What is the patent dispute about?

Tinder Inc. filed for a patent entitled “Matching process system and method” in 2008 to protect their algorithm for matching people for dates. They received a grant for their US patent application in 2013.

The parent company of Tinder Inc, Match Group, decided to sue Bumble in 2019 for patent infringement and misuse of intellectual property, stating that Bumble “copied Tinder’s world-changing, card-swipe-based, mutual opt-in premise.”

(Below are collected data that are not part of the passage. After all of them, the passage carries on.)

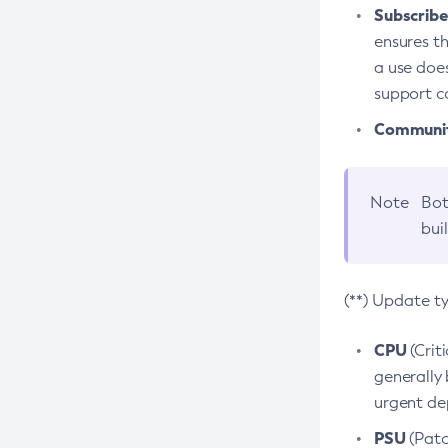
Subscriber
ensures th
a use does
support co
Community
Note
Bot
bui
(**) Update t
CPU
(Crit
generally 
urgent dep
PSU
(Patc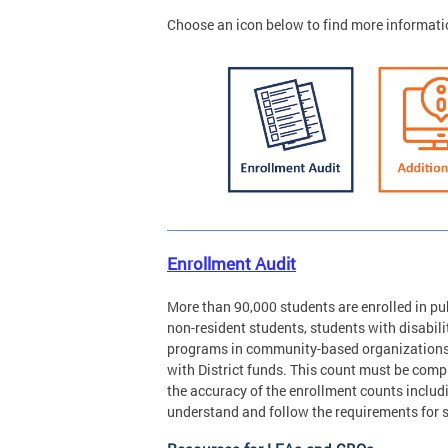
Choose an icon below to find more informati
Enrollment Audit
More than 90,000 students are enrolled in pub
non-resident students, students with disabilit
programs in community-based organizations r
with District funds. This count must be com
the accuracy of the enrollment counts includ
understand and follow the requirements for 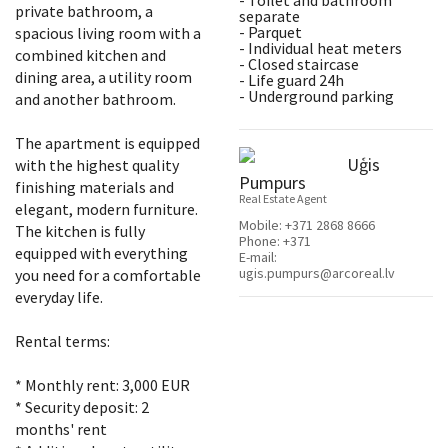
- Toilet and bathroom
private bathroom, a
separate
- Parquet
spacious living room with a
- Individual heat meters
combined kitchen and
- Closed staircase
dining area, a utility room
- Life guard 24h
- Underground parking
and another bathroom.
The apartment is equipped
Uģis
with the highest quality
Pumpurs
finishing materials and
Real Estate Agent
elegant, modern furniture.
Mobile:
+371 2868 8666
The kitchen is fully
Phone:
+371
equipped with everything
E-mail:
ugis.pumpurs@arcoreal.lv
you need for a comfortable
everyday life.
Rental terms:
* Monthly rent: 3,000 EUR
* Security deposit: 2
months' rent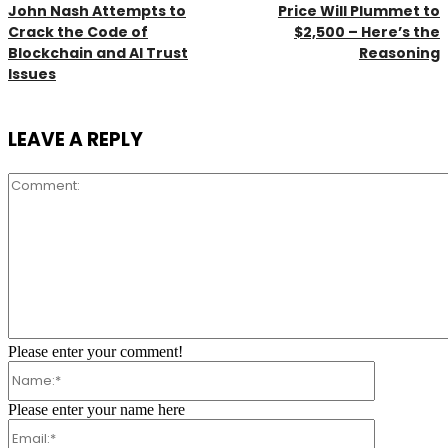
John Nash Attempts to
Price Will Plummet to
Crack the Code of
$2,500 – Here’s the
Blockchain and AI Trust
Reasoning
Issues
LEAVE A REPLY
Comment:
Please enter your comment!
Name:*
Please enter your name here
Email:*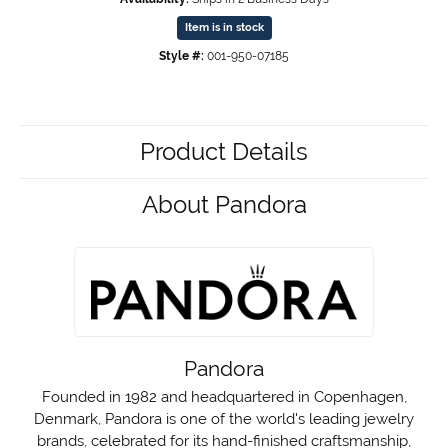
Item is in stock
Style #:
001-950-07185
Product Details
About Pandora
Pandora
Founded in 1982 and headquartered in Copenhagen,
Denmark, Pandora is one of the world's leading jewelry
brands, celebrated for its hand-finished craftsmanship,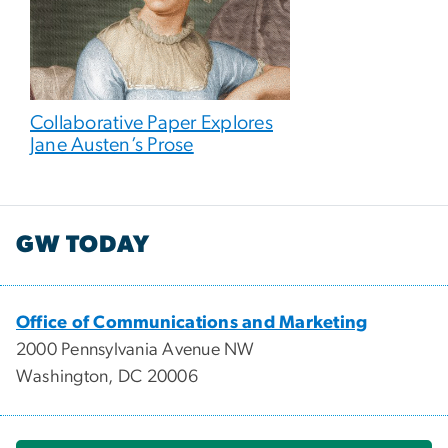
Collaborative Paper Explores
Jane Austen’s Prose
GW TODAY
Office of Communications and Marketing
2000 Pennsylvania Avenue NW
Washington, DC 20006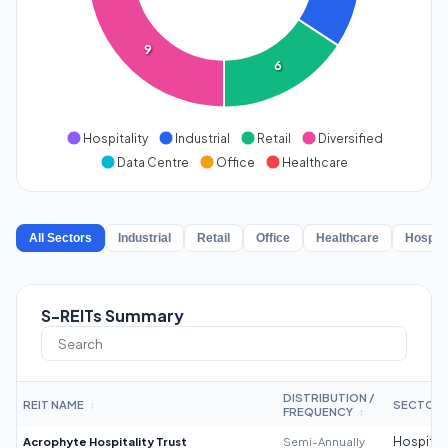
9
6
Hospitality
Industrial
Retail
Diversified
Data Centre
Office
Healthcare
All Sectors
Industrial
Retail
Office
Healthcare
Hospita
S-REITs Summary
DISTRIBUTION /
REIT NAME
SECTOR
↕
FREQUENCY
↕
Acrophyte Hospitality Trust
Semi-Annually
Hospitali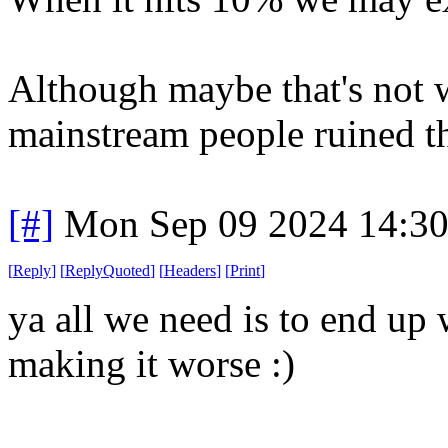
Although maybe that's not 
mainstream people ruined th
[#]
Mon Sep 09 2024 14:3
[
Reply
]
[
ReplyQuoted
]
[
Headers
]
[
Print
]
ya all we need is to end up 
making it worse :)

The granted publications within family 43432781 that have been used to support legal action against competitor Bumble are US10203854BB and US9733811BB. Using PatBase’s Legal Information Browser, it is easy to see the legal status events for a patent family. Each event is colour coded, and descriptions provide more information about what is happening:

Within this tool, you can also see any available litigation information.

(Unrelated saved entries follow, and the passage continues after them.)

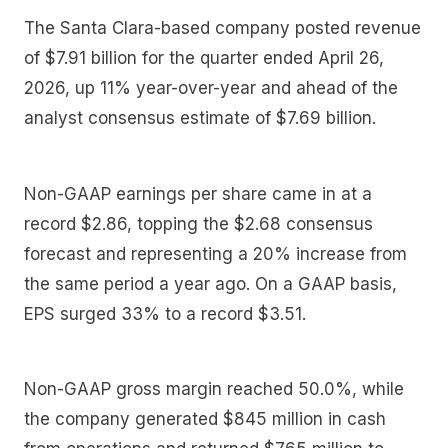
The Santa Clara-based company posted revenue
of $7.91 billion for the quarter ended April 26,
2026, up 11% year-over-year and ahead of the
analyst consensus estimate of $7.69 billion.
Non-GAAP earnings per share came in at a
record $2.86, topping the $2.68 consensus
forecast and representing a 20% increase from
the same period a year ago. On a GAAP basis,
EPS surged 33% to a record $3.51.
Non-GAAP gross margin reached 50.0%, while
the company generated $845 million in cash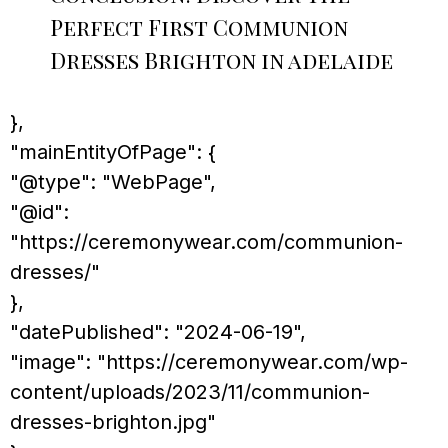
Perfect First Communion
Dresses Brighton in adelaide
},
"mainEntityOfPage": {
"@type": "WebPage",
"@id":
"https://ceremonywear.com/communion-
dresses/"
},
"datePublished": "2024-06-19",
"image": "https://ceremonywear.com/wp-
content/uploads/2023/11/communion-
dresses-brighton.jpg"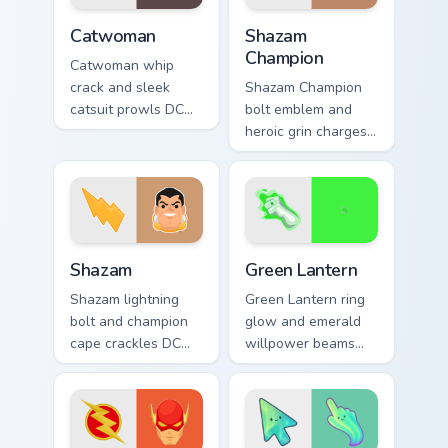
Catwoman custom cursor pack preview for Chrome, 
Shazam Champion custom cur
Catwoman
Shazam
Champion
Catwoman whip
crack and sleek
Shazam Champion
catsuit prowls DC
bolt emblem and
Comics custom
heroic grin charges
cursor Gotham thief
DC Comics custom
charm across your
cursor thunder
pointer tabs.
across your pointer
pair.
Shazam custom cursor pack preview for Chrome, Edg
Green Lantern custom curso
Shazam
Green Lantern
Shazam lightning
Green Lantern ring
bolt and champion
glow and emerald
cape crackles DC
willpower beams
Comics custom
DC Comics custom
cursor magic word
cursor corps energy
power on your
on your pointer.
pointer tabs.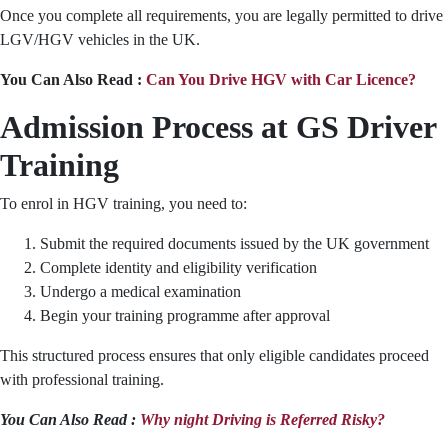
Once you complete all requirements, you are legally permitted to drive
LGV/HGV vehicles in the UK.
You Can Also Read :
Can You Drive HGV with Car Licence?
Admission Process at GS Driver
Training
To enrol in HGV training, you need to:
Submit the required documents issued by the UK government
Complete identity and eligibility verification
Undergo a medical examination
Begin your training programme after approval
This structured process ensures that only eligible candidates proceed
with professional training.
You Can Also Read :
Why night Driving is Referred Risky?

Tinder Inc’s patenting activity:

With just a few clicks, PatBase users can generate a report of an assignee’s activity using Assignee Snapshot. Tinder appears to have been particularly active in applying for patents in 2016.

Part of the legal dispute between Tinder and Bumble is calling to question the patentability of Tinder’s intellectual property. According to statements made by Bumble representatives, they do not believe that the abstract idea presented by Tinder surrounding their matching methodology meets the requirements of a patent.

It will be interesting to see what comes of this patent dispute. As more digitisation occurs around the world this case provides a good example of the complexity of patents.